Temporal segmentation methods edit effects as cuts, dissolves, fades and wipes. Thresholding and clustering using histogram-based similarity methods have been found effective for detection of cuts [3.62]. Detection of special effects with high accuracy requires customized methods in most cases and is a current research topic. Segmentation of objects by means of chroma keying is relatively easy and is commonly employed. However, automatic methods based on color, texture and motion similarity often fail to capture semantically meaningful objects [3.63]. Semiautomatic methods, which aim to help a human operator perform interactive segmentation by tracking boundaries of a manual initial segmentation, are usually required for object-based video editing applications. Object-tracking algorithms, which can be classified as boundary region or model-based tracking methods, can be based on 2D or 3D object representations. Effective motion analysis is an essential part of digital video processing and remains an active research topic.
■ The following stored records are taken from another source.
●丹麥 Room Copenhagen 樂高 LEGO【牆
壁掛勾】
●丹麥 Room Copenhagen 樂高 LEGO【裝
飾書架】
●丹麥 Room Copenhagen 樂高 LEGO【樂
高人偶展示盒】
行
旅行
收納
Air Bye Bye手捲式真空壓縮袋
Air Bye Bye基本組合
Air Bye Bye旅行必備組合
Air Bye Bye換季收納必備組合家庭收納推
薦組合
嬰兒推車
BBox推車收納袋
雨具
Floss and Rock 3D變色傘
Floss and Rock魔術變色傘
Storage and archiving of digital video in shared disks and servers in large volumes, browsing of such databases in real time and retrieval across switched and packet networks pose many new challenges, one of which is efficient and effective description of content. The simplest method to index content is by assigning manually or semiautomatically the content to programs, shots and visual objects [3.64]. It is of interest to browse and search for content using compressed data because almost all video data will likely be stored in compressed format [3.65]. Video-indexing systems may employ a frame-based, scene-based or object-based video representation. The basic components of a video-indexing system are temporal segmentation, analysis of indexing features and visual summarization. The temporal-segmentation step extracts shots, scenes and/or video objects. The analysis step computes content-based indexing features for the extracted shots, scenes, or objects. Content-based features may be generic or domain dependent. Commonly used generic indexing features include color histograms, type of camera- motion direction and magnitude of dominant object motion entry and exit instances of objects of interest and shape features for objects [3.66, 3.67]. Domain-dependent feature extraction requires a priori knowledge about the video source, such as new programs, particular sitcoms, sportscasts and particular movies. Content-based browsing can be facilitated by a visual summary of the contents of a program, much like a visual table of contents. Among the proposed visual summarization methods are story boards, visual posters and mosaic-based summaries.